Hong Kong property developers eye old buildings in prime spots as they hope government will ease compulsory-sale process
- Wheelock won a compulsory auction for a site in Sheung Wan on Monday at the reserve price of HK$529 million (US$67.4 million)
- The government may make compulsory sales easier, as the number of private buildings older than 50 years surged 126 per cent over the past decade
New from SCMP – Published: 8:30am, 1 Jun, 2022
Developers look set to step up efforts to acquire and demolish Hong Kong buildings built more than a half-century ago in prime locations, and the government may help by allowing more compulsory sales amid low land supply and a growing population of aged structures, according to property-market insiders.
Henderson Land Development, New World Development, and Wheelock Properties have been active buyers of ageing properties in recent years, taking advantage of the Land (Compulsory Sale for Redevelopment) Ordinance to acquire and redevelop such properties.
The number of private buildings aged 50 years and above has surged 126 per cent, from 3,900 to 8,600, over the past decade, according government figures. Chief Executive Carrie Lam revealed in her 2021 Policy Address that the government would explore ways to reduce the percentage of a building a developer must own to trigger a compulsory sale of the remainder.
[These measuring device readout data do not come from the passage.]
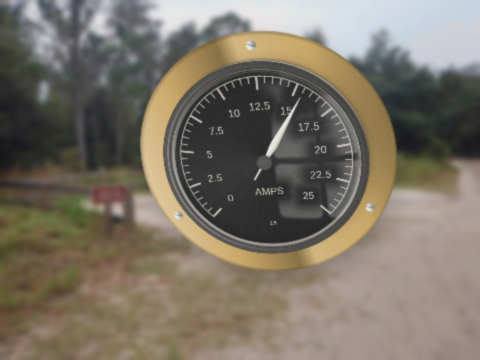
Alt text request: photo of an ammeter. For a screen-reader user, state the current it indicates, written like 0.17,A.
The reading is 15.5,A
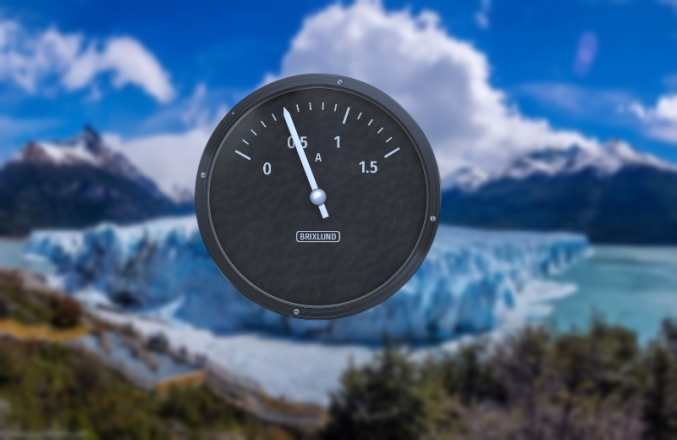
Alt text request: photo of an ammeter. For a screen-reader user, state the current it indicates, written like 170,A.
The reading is 0.5,A
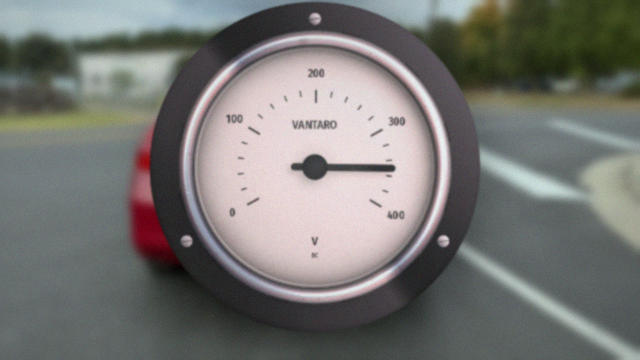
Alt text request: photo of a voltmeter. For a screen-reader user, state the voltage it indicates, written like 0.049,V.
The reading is 350,V
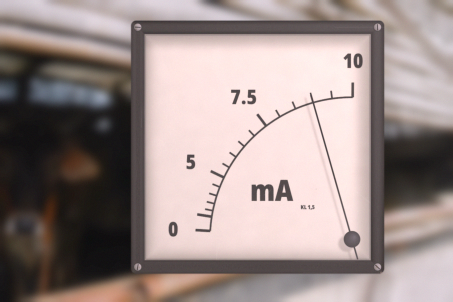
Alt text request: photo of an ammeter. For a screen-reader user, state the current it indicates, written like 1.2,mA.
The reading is 9,mA
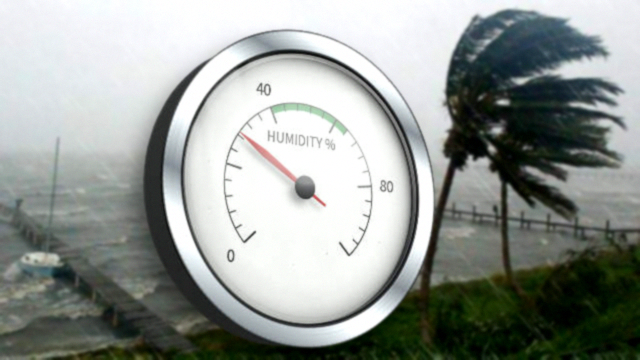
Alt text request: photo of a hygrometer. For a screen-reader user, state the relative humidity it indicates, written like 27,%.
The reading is 28,%
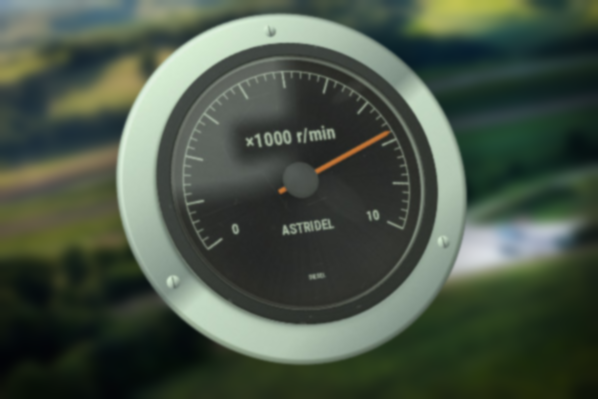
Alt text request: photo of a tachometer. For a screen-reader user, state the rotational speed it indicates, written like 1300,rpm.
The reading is 7800,rpm
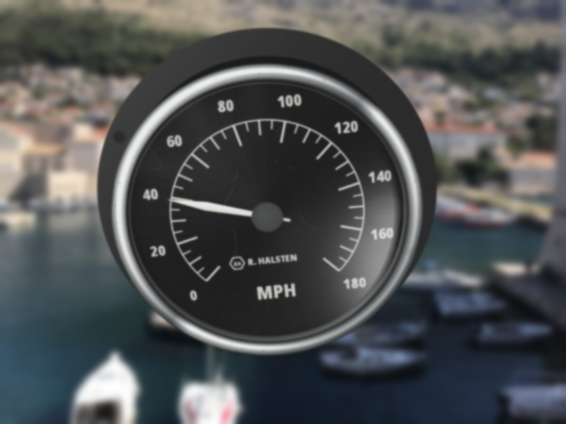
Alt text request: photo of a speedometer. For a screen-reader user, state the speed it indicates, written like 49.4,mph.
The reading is 40,mph
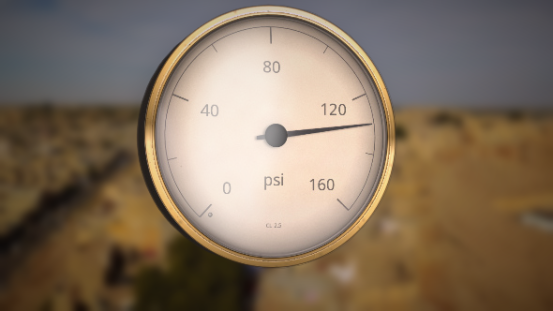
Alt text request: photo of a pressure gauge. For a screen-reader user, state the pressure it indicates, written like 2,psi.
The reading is 130,psi
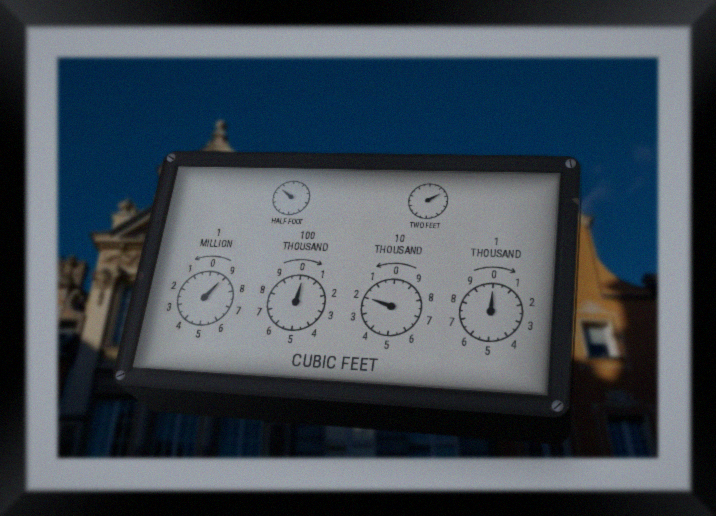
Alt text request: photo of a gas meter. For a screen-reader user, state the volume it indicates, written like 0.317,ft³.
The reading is 902000,ft³
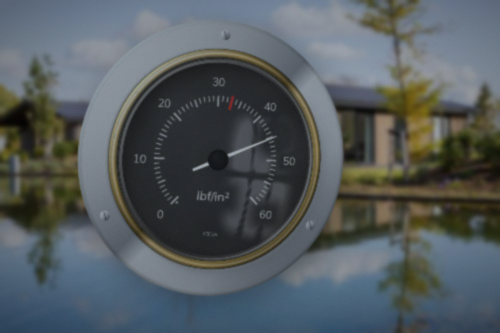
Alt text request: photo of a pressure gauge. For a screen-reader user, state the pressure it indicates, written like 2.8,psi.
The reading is 45,psi
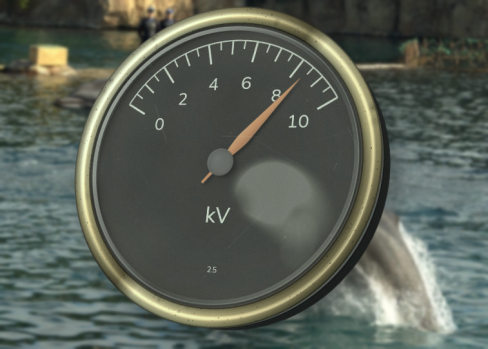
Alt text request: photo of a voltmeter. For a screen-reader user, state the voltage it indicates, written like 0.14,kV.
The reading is 8.5,kV
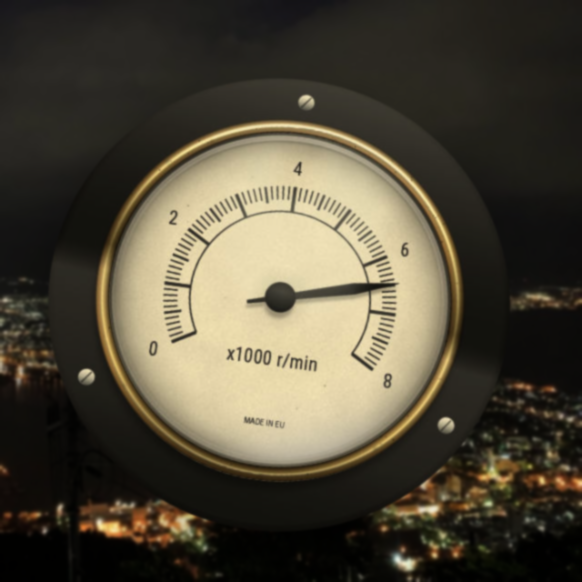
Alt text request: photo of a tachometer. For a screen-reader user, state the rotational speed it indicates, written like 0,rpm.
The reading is 6500,rpm
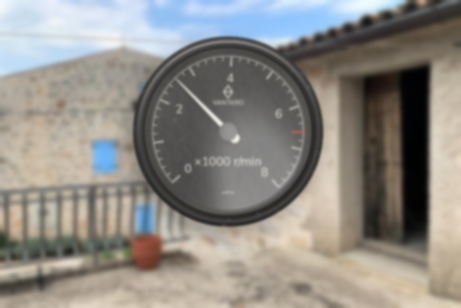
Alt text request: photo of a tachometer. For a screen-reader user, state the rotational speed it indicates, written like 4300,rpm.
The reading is 2600,rpm
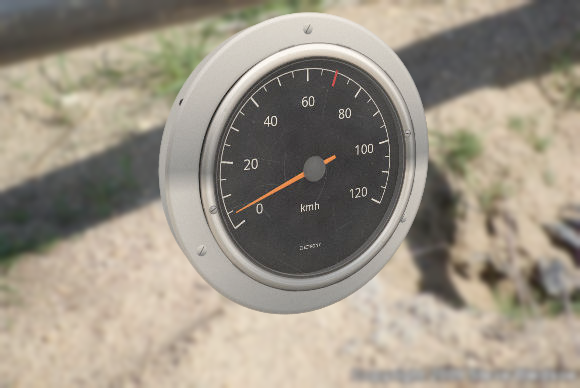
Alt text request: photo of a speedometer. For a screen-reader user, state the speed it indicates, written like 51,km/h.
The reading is 5,km/h
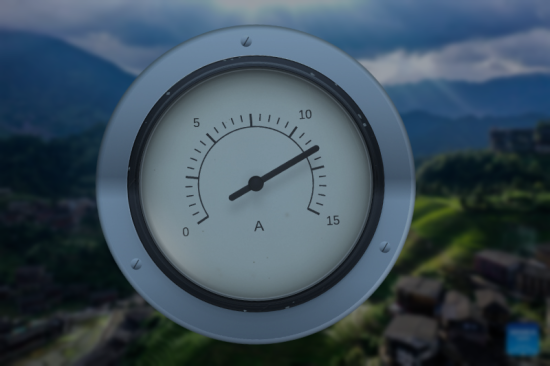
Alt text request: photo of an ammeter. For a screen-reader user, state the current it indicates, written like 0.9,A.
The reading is 11.5,A
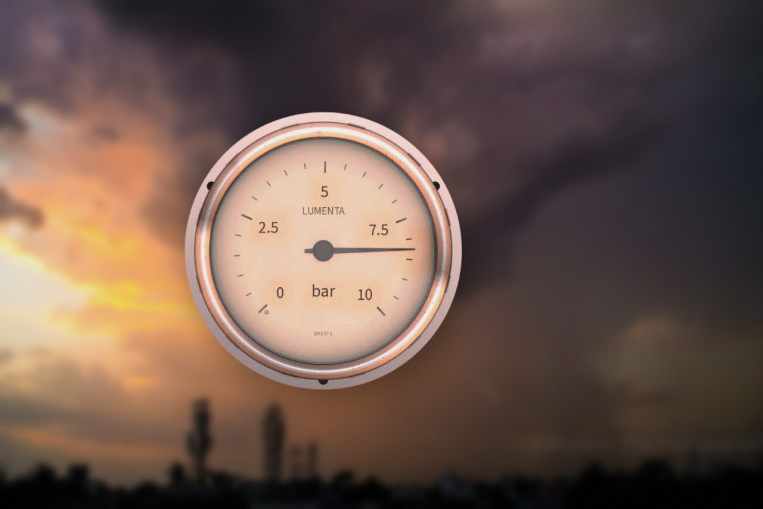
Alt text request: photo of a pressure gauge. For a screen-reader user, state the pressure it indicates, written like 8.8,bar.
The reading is 8.25,bar
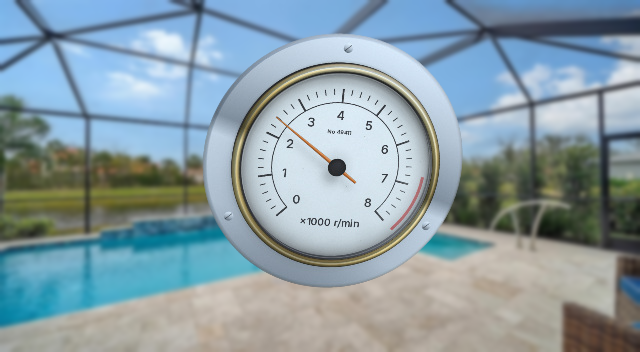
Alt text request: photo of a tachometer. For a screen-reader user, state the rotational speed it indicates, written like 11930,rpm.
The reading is 2400,rpm
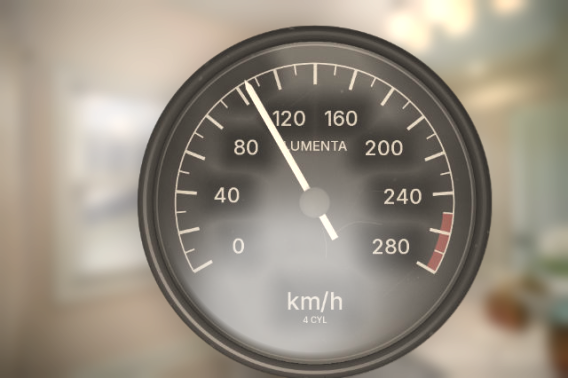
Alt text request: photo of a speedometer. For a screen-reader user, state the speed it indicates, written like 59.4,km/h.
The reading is 105,km/h
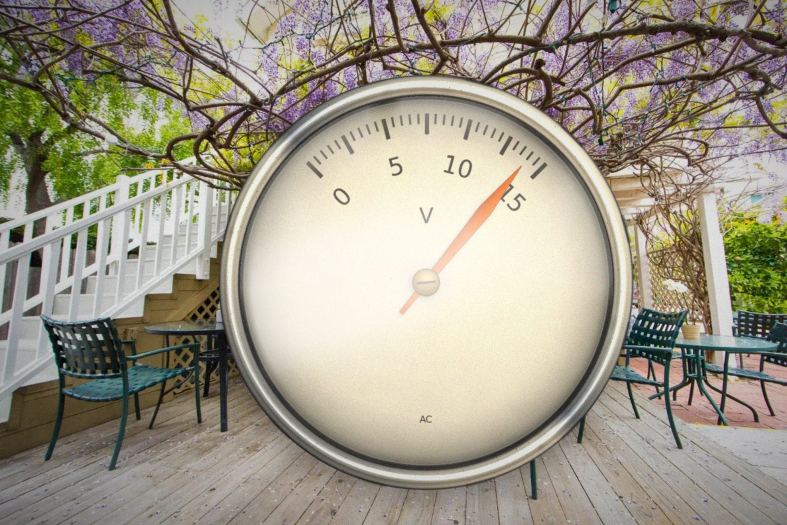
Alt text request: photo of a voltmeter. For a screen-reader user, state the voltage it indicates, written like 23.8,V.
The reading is 14,V
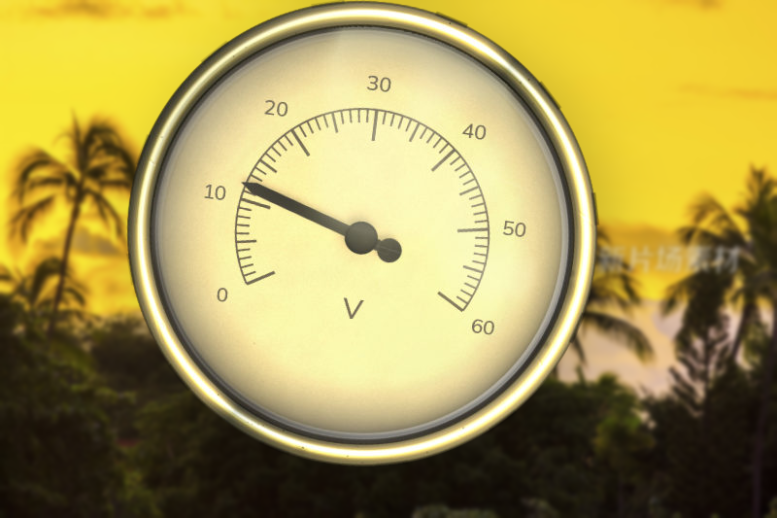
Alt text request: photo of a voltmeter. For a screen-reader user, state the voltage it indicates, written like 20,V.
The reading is 12,V
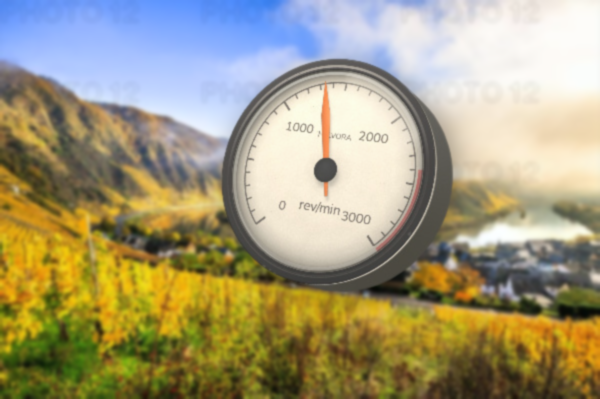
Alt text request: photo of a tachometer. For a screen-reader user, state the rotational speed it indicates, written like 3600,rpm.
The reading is 1350,rpm
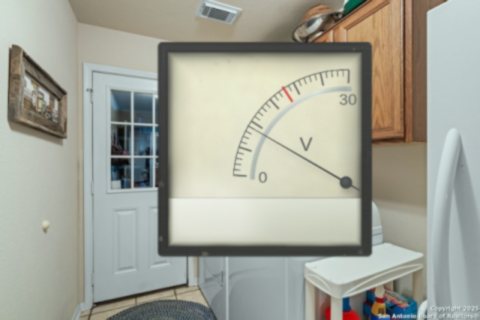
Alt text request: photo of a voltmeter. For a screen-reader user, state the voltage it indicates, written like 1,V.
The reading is 9,V
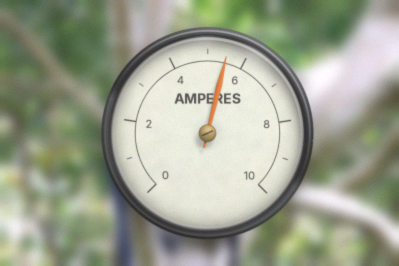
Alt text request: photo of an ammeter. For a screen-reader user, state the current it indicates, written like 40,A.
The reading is 5.5,A
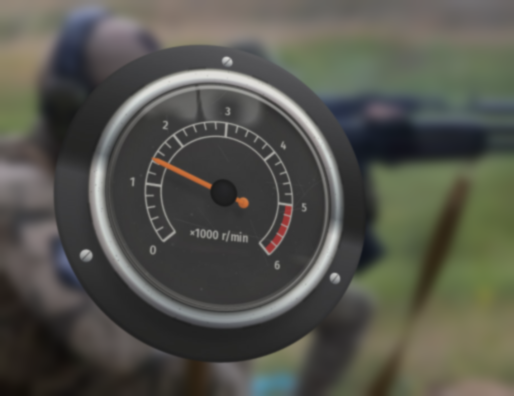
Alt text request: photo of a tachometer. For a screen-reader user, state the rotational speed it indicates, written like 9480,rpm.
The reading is 1400,rpm
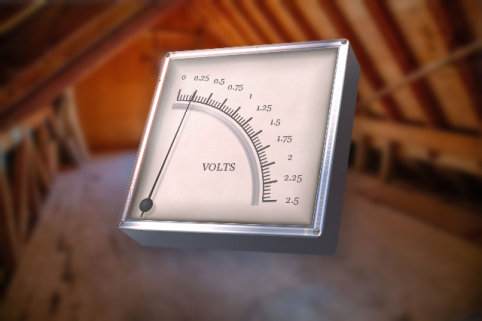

“Compulsory auctions will become more and more important as there is limited new land supply in the city centre, especially for those in prime locations,” said Martin Wong, director and head of research and consultancy for Greater China at Knight Frank.
Wheelock won a compulsory auction for 47 to 57 Staunton Street in Sheung Wan on Monday at the reserve price of HK$529 million (US$67.4 million). The site, near the central business district where supply is particularly tight, will be developed into a prime residential project.
This was the company’s second site acquisition through compulsory sale this year, after No. 15 Ventris Road in Happy Valley.
Hong Kong allows the majority owners of buildings that are more than 50 years old and satisfy certain requirements to apply to the Lands Tribunal for a compulsory-sale order, to facilitate urban renewal. Developers can force a compulsory auction to buy the remaining stake in a building if they already own 80 per cent of it.
New World Development, for instance, in May filed an application to acquire the 10 per cent to 20 per cent it does not own of three buildings near Times Square in Causeway Bay through compulsory auction, according to Lands Tribunal documents. The three buildings could be worth as much as US$573 million – the largest amount involved in a single compulsory auction at the application stage in history.
Henderson Land Development, known for its frequent compulsory sales, is expected to launch the first phase of the nine-tower Baker Circle project in Hung Hom in June. It is the biggest urban residential redevelopment project by a private developer in Hong Kong in three decades.
Wheelock’s Wong believes it is time to “review the threshold of compulsory auction and whether there is room for adjustment”. He suggested setting different thresholds for buildings of different ages.
Such changes would reduce time and costs while making it easier for developers to negotiate with owners, Wong said. Relaxing the threshold would also help larger projects get off the ground by reducing the risk that a developer would be unable to secure sufficient ownership of an individual site within a larger area, Wong added.
Acquisition of ownership, however, can take 10 years or more, said Chiu Kam-kuen, president of The Hong Kong Institute of Surveyors. In the Lands Tribunal, it will take more than two years to complete an acquisition.
If the ownership percentage is reduced, then more developments will be available for compulsory acquisition, Chiu said, adding that the redevelopment ultimately improves Hong Kong’s overall environment and benefits the residents of dilapidated buildings.